Only the pictures are to be left out; please reproduce everything else in the data exactly.

§ DATA RECORDS:
------------------------
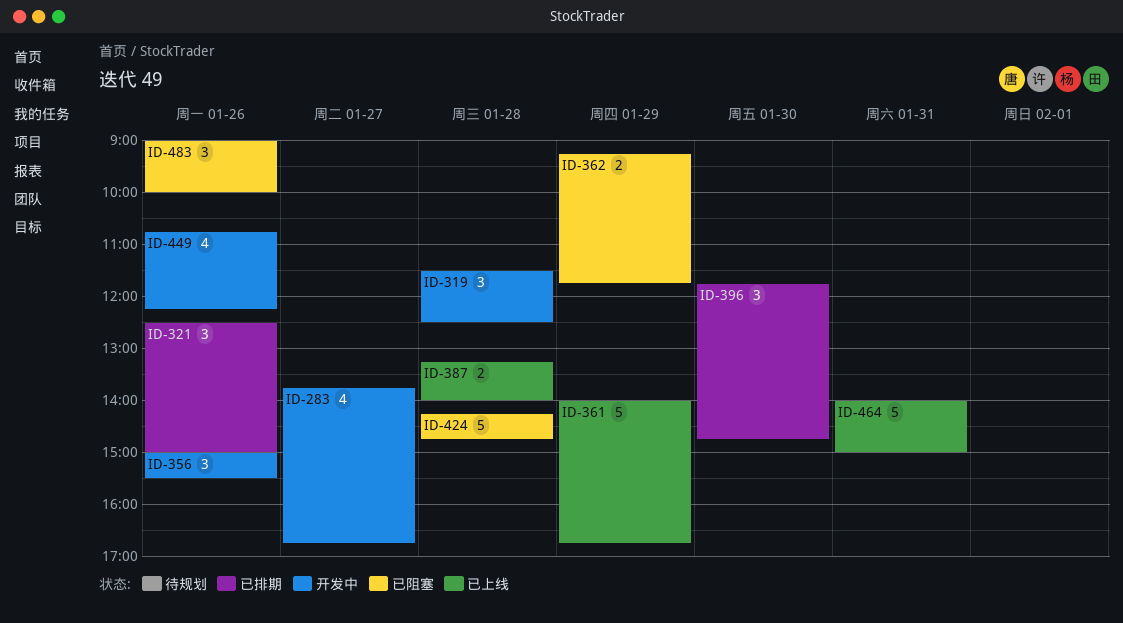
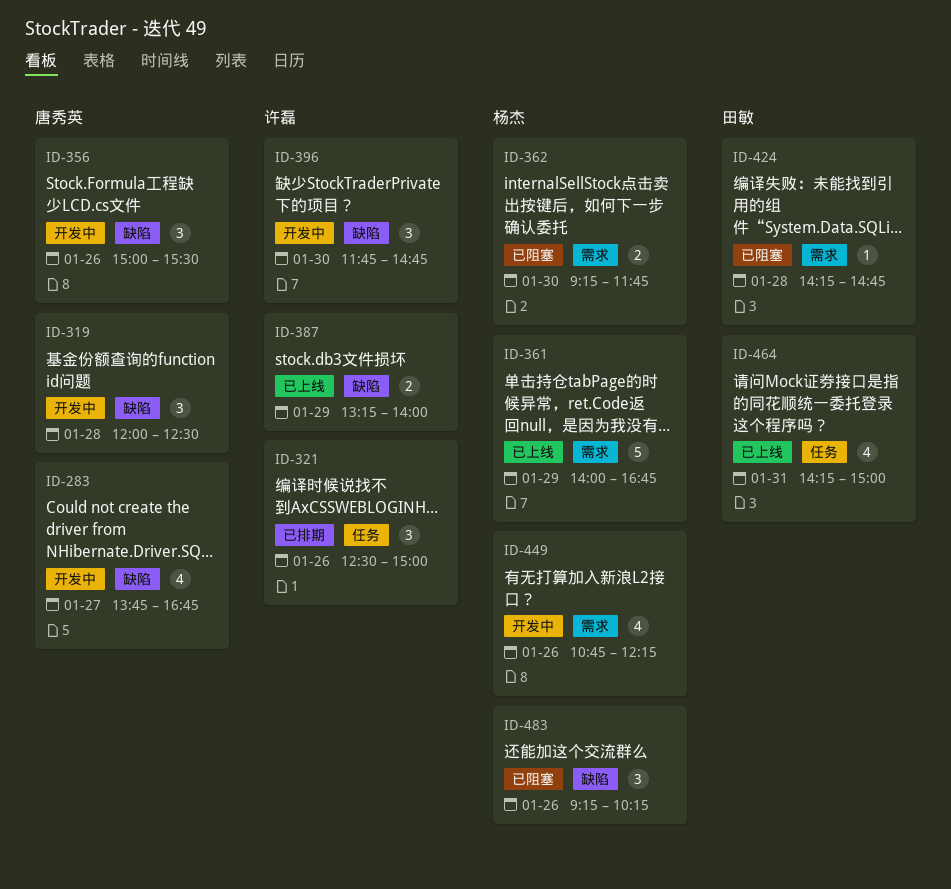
ID-319, begins: 11:30 -> 12:00
ID-362, day: Jan 29 -> Jan 30
ID-387, day: Jan 28 -> Jan 29
ID-396, status: 已排期 -> 开发中
ID-424, estimate: 5 -> 1
ID-464, estimate: 5 -> 4
ID-464, begins: 14:00 -> 14:15
ID-483, begins: 09:00 -> 09:15
ID-483, ends: 10:00 -> 10:15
------------------------
§ RESPONSE:
ID-319, begins: 11:30 -> 12:00
ID-362, day: Jan 29 -> Jan 30
ID-387, day: Jan 28 -> Jan 29
ID-396, status: 已排期 -> 开发中
ID-424, estimate: 5 -> 1
ID-464, estimate: 5 -> 4
ID-464, begins: 14:00 -> 14:15
ID-483, begins: 09:00 -> 09:15
ID-483, ends: 10:00 -> 10:15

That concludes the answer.